Screen.Recording.2025-09-16.at.16.56.13.mov

This doesn't really seem to improve things for me

qcjames53 · 2025-09-17T13:07:39Z

@adamruzicka Thank you for the videos. I've been seeing the same thing. Thought I was going crazy! I'm going to set up a meeting with @pavanshekar to see if I'm triggering something incorrectly.

qcjames53

@pavanshekar and I just spoke about this issue. Thanks for meeting up! Here are the minimal testing steps to verify the bug:

Create several hosts on your system. 20+ is a good number. Pavan shared the following snippet to autogenerate many fake hosts in the rails console:

100.times do |i|00" if (i + 1) % 10 == 0
  host = Host.first.dup
  host.name = "fake-host-#{Time.now.to_i}-#{i.to_s.rjust(3, '0')}"
  host.mac = nil
  host.ip = nil
  host.save!
  puts "Created host #{i+1}/100" if (i + 1) % 10 == 0
end

On the all hosts page, select all hosts and click 'Schedule a job'.
Any job will work for this. An easy one is 'Commands' -> 'Run Command - Script Default' and set the command to anything.
Click through all pages and run on the selected hosts. The UI will take you to the job's webpage.
The table will show all hosts as "In progress". When refreshing the page, some of the hosts will switch to "Failed". Any fix needs to automatically update the table without page refresh.

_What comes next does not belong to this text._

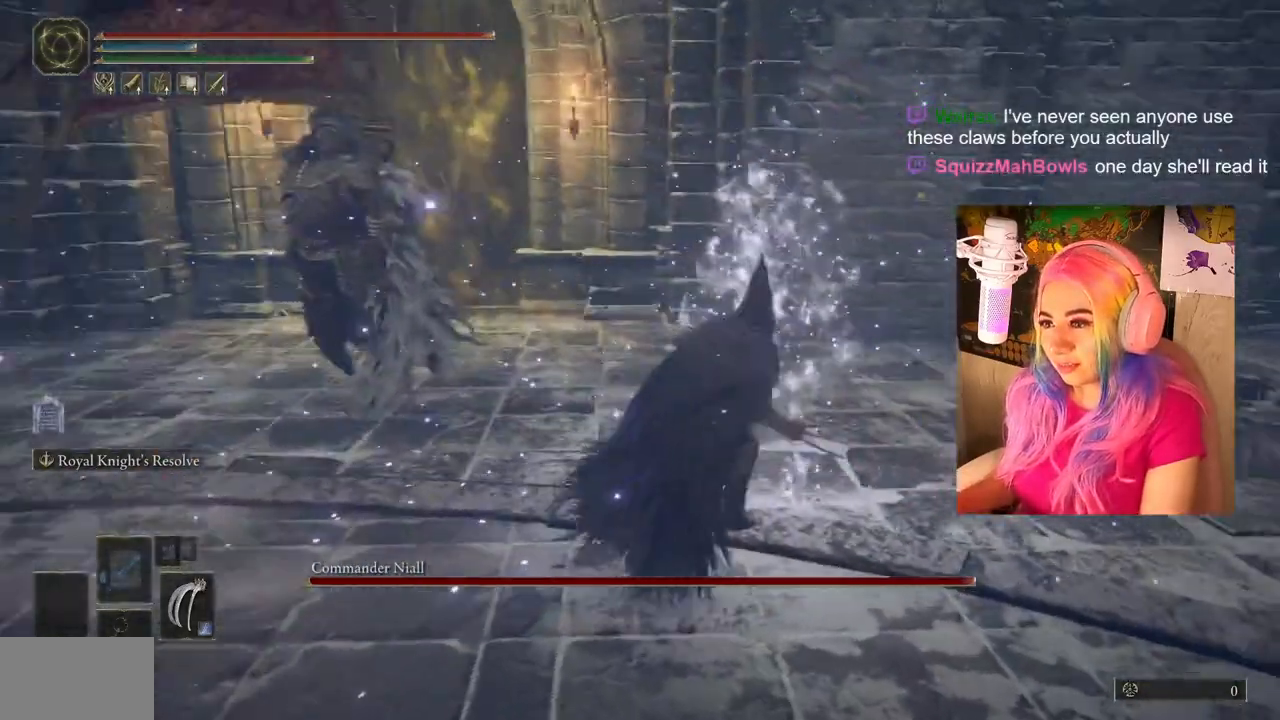
{"buttons": ["L1"], "left_stick": "up-left", "right_stick": "center", "events": [[167, "R3", "down"], [233, "right_stick", "down"], [250, "R3", "up"], [317, "left_stick", "up"], [317, "right_stick", "center"], [383, "R1", "down"], [450, "L1", "down"], [467, "R1", "up"], [500, "left_stick", "up-left"]]}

pavanshekar · 2025-09-17T21:03:05Z

Thanks @adamruzicka for sharing the video! I updated the code where autoRefresh was checking task?.state === 'pending' but the actual task state during execution is 'running', not 'pending'. I updated it so that host statuses now update both as individual hosts complete during execution and when the job finishes by monitoring the host status changes.

qcjames53

Thank you for the help reviewing this, Pavan. The autorefresh works well on my end and seems to be reasonably efficient with the network calls. Nice job! I can confirm the host list refreshes appropriately once the job is "warmed up" but unfortunately there are some issues when the server is slow:

With enough hosts, the calls to refresh table contents start getting to take longer than the job refresh clock (seems to be 1 second). I know this adds extra work but do you think it would be possible to prevent the job invocation element to stop refreshes while waiting for the server to send back the prior request? Implementing this might even give you the next issue for free.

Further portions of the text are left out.